A few years ago I was at a CLO conference where the keynote speaker asked a question that I still think about now: “Is the 45-minute course you created a good use of 45 minutes of the learner’s life? Because those are 45 minutes of time that the individual does not get back.”

Anyone else feel a need to pause and consider if any courses they created might not be an optimal use of someone’s life minutes? I did.

I asked myself, “How do we truly add value to learners through the experiences we create?” When I reflected on the question, I could easily identify three challenges that inhibit the ability to create value:

  1. Too often, learners’ perspectives are absent from the design process. Customers tell us learners are too busy to participate. Or that the “subject matter expert” can represent the learner. Or that they themselves know what learners need. When we acquiescence on this, we are doomed.
  2. Business leaders focus on events and courses. They laser in on the event aspect of learning rather than thinking through an entire experience that *might* include a course. They under-estimated what it takes to get someone to change their behavior.
  3. The problem to be solved is poorly defined or solving the problem doesn’t seem to matter since no one wants to measure whether it gets solved. We either get asked to create solutions for which no fully defined problem exists, or we don’t have any measures to assess against to see if our solution solved anything.

Identifying challenges is easier than solving them. However, I’ve turned to design thinking tools and processes as one avenue that’s helped with the three listed above. Contrary to its description, design thinking is a problem-solving methodology; not a design methodology. Its steps help teams craft human-centered solutions to problems that often start out as poorly defined ones. It starts with empathy rather than problem definition. Its premise is that the people who experience the problem—and will be recipients of any solution that gets created—need to be involved throughout the process. The perspective of people affected by the problem can help define it. Its highly iterative process includes the five steps shown in Figure 1.

Figure 1: The five iterative steps of the design thinking process

Along with book co-author and practitioner Laura Fletcher, I’ve extrapolated four principles from design thinking that can significantly increase your likelihood of crafting learning experiences that learners value and businesses see operational results from.

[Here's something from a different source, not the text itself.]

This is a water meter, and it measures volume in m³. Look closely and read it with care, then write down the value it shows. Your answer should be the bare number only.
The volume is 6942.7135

Principle 1: Recognize learning as a journey. Plan for the journey instead of an event.

Learning is an experience that begins with a person noticing a need to learn something or being curious to learn. It ends when the person can consistently integrate the learning into their actions. Events by themselves (aka courses) don’t enable this integration. Figure 2 summarizes the journey I describe to clients when we initiate a project whose intent is to help people think and behave differently. Clients always want to focus on Step 3. I highlight all the steps and emphasize the ones most needed—repetition, elaboration, and reflection—and explain consequences of omitting them. (No learning.)

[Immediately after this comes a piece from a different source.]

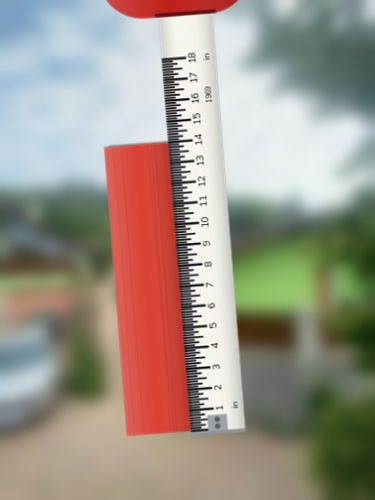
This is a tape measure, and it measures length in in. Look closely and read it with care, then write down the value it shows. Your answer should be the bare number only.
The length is 14
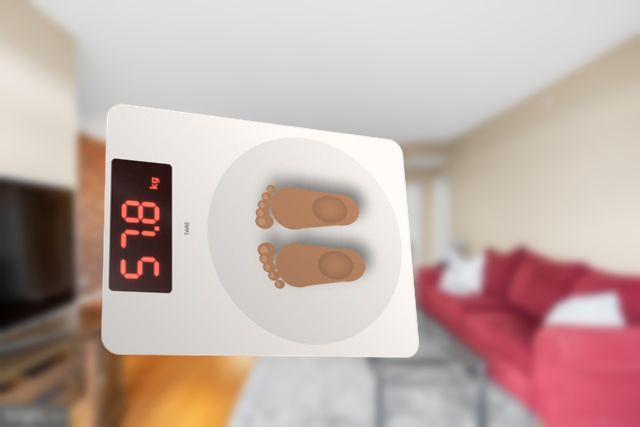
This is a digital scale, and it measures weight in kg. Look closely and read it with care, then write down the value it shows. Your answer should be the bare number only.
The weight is 57.8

Figure 2: This is the journey learners undergo as they “learn” how to do something

The map defines the “macro” learner journey. Your job is to design experiences to support each step of this journey. Your goal is to create “magical moments” that propel a learner forward and to avoid “miserable moments” that cause learners to exist (worst case) or stay on the journey under duress (best case).

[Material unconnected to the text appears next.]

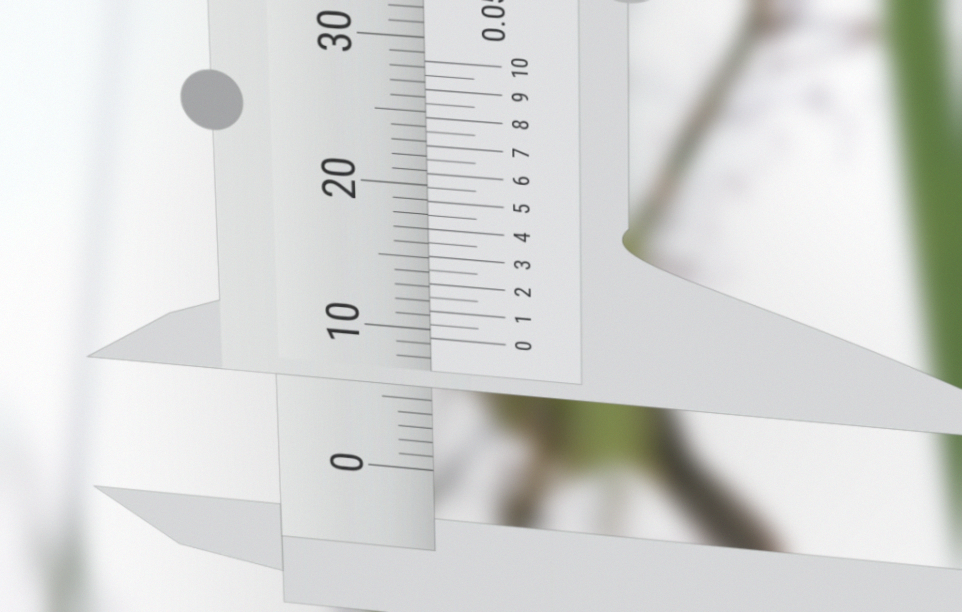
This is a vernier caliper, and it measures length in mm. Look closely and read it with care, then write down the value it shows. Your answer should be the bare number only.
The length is 9.4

Principle 2: Get perspective

Gather insight and perspective using three lenses: the business, the learner, and the environment. Probe stakeholders within the business to clarify the business challenges they want to resolve and how they will measure success. Probe members of the learner population to understand what life is really like in their workspace and to document daily realities and ways of doing things. Probe members from both groups to get perspective on the real and perceived constraints of the environment. Your goal is perspective-gathering is Principle 3.

After you’ve gained initial perspective, pull your learner in to ideation of possible solutions—and testing of early prototypes. You’ll save time. You’ll increase value. If this sounds like it links to “audience analysis” from ID models, it does. Using design thinking tools such as empathy mapping, experience mapping, and performance canvases provide a better means of achieving the original goals of audience analysis.

From the learner standpoint, one simple tool you can use is an empathy map like the one shown in Figure 3. For example, if you need to design a product training program for sales reps, you might invite a few reps to talk to you. You can ask, “When you sell a new product, what are you seeing and hearing from customers and colleagues? What are you thinking and feeling as you attempt to sell? What do you do as part of the process? What are the big pain points for you? What motivates you? »

Figure 3: A blank empathy map

Principle 3: Find and mind the “sweet spot”

The 5-step process of design thinking, applied to L&D, needs to be rooted in finding a sweet spot between learner, business, and environment. (See Figure 4.) In human-centered design, designers always look for that sweet spot that addresses the intersection between the needs of the business, the desires of the user, and the constraints of the environment. Specifically we need to distill 1) what the learner finds valuable, easy to use, and engaging to participate in; 2) what the business needs in terms of results and outcomes, and 3) environmental and technical constraints that everything needs to happen within. In traditional ID models we often lose sight of the sweet spot and tilt too strongly in one direction.

Figure 4: In design thinking—and in learning experience design—your goal is to find the sweet spot between learners’ wants, business needs, and environment constraints

Principle 4: Prototype before you refine

99.9 percent of the time your first solution is not the best one. Prototype before you fully build out. Do NOT build out the entire solution and then test it at “pilot.” That’s a recipe to use if you want to spend a lot of money to find out your solution doesn’t work or needs heavy rework. Instead, borrow from the world of software development, game development, and other product development teams and build simple prototypes that you can test with a small group of learners. This approach lets you tweak and refine before you bet the farm on your solution.

So, back to that question at the start of this article: “Are the experiences you create a valuable use of minutes of learners’ lives?” How might you apply the four principles extrapolated from design thinking to create learning experiences that learners truly value AND that deliver results for the business?